[[ EXCERPT TO READ open ]]

[PATCH] Implement AVX1 vbroadcast intrinsics with vector initializers

Thu May 29 13:57:41 PDT 2014

Thanks, Nadav!  It’s r209846.

On May 29, 2014, at 12:40 PM, Nadav Rotem <nrotem at apple.com> wrote:

> This change make sense. Thank you Adam!
> 
> On May 29, 2014, at 10:25 AM, Adam Nemet <anemet at apple.com> wrote:
> 
>> These intrinsics are special because they directly take a memory operand (AVX2
>> adds the register counterparts).  Typically, other non-memop intrinsics take
>> registers and then it's left to isel to fold memory operands.
>> 
>> In order to LICM intrinsics directly reading memory, we require that no stores
>> are in the loop (LICM) or that the folded load accesses constant memory
>> (MachineLICM).  When neither is the case we fail to hoist a loop-invariant
>> broadcast.
>> 
>> We can work around this limitation if we expose the load as a regular load and
>> then just implement the broadcast using the vector initializer syntax.  This
>> exposes the load to LICM and other optimizations.
>> 
>> At the IR level this is translated into a series of insertelements.  The
>> sequence is already recognized as a broadcast so there is no impact on the
>> quality of codegen.
>> 
>> _mm256_broadcast_pd and _mm256_broadcast_ps are not updated by this patch
>> because right now we lack the DAG-combiner smartness to recover the broadcast
>> instructions.  This will be tackled in a follow-on.
>> 
>> There will be completing changes on the LLVM side to remove the LLVM
>> intrinsics and to auto-upgrade bitcode files.
>> 
>> Fixes <rdar://problem/16494520>
>> 
>> Adam
>> 
>> <Implement-AVX1-vbroadcast-intrinsics-with-vector-ini.patch>
>

[[ EXCERPT TO READ closed ]]
[[ DATA BLOCK open ]]

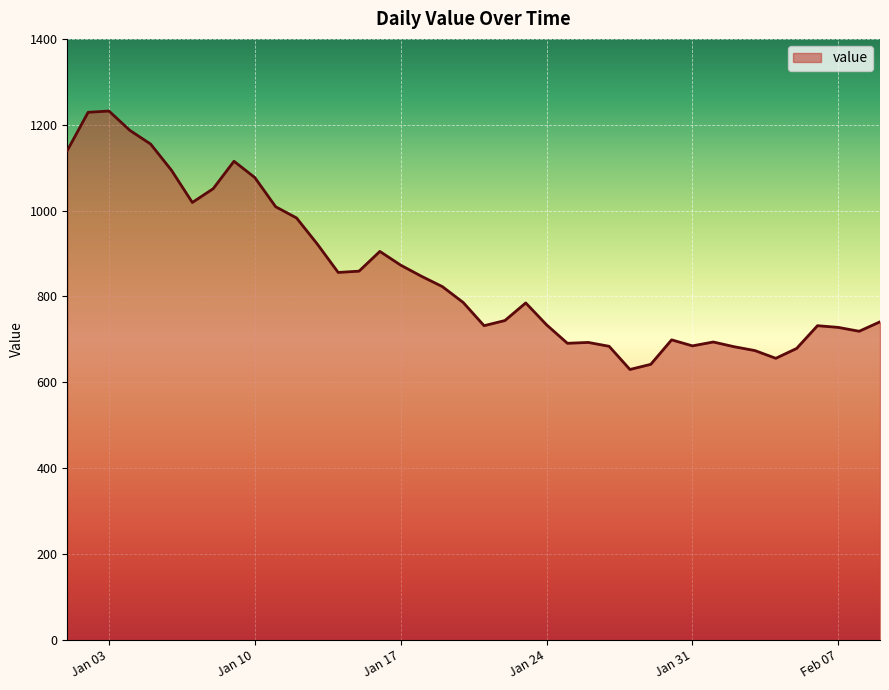

What is the maximum value shown in the chart?

1232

[[ DATA BLOCK closed ]]

* **DIRECTIONS**
a) Does each statement agree with the vbroadcast thread? Answer yes or no for each, quoting the words from the thread that decide it. (i) The patch updates _mm256_broadcast_pd and _mm256_broadcast_ps. (ii) The series of insertelements is already recognized as a broadcast. (iii) The change was committed as r209846.
b) Which clock times appear in the vbroadcast thread? List every one.
c) Write out the vbroadcast thread from "Thu May 29 13:57:41" to "fold memory operands.", replacing "isel" with "instruction selection".
The lines play no part in what comes next.

* **ANSWERS TO THE EXERCISES**
a)
(i) No: "are not updated by this patch"
(ii) Yes: "already recognized as a broadcast"
(iii) Yes: "It’s r209846."

b) 13:57:41, 12:40 PM, 10:25 AM

c)
Thu May 29 13:57:41 PDT 2014

Thanks, Nadav!  It’s r209846.

On May 29, 2014, at 12:40 PM, Nadav Rotem <nrotem at apple.com> wrote:

> This change make sense. Thank you Adam!
> 
> On May 29, 2014, at 10:25 AM, Adam Nemet <anemet at apple.com> wrote:
> 
>> These intrinsics are special because they directly take a memory operand (AVX2
>> adds the register counterparts).  Typically, other non-memop intrinsics take
>> registers and then it's left to instruction selection to fold memory operands.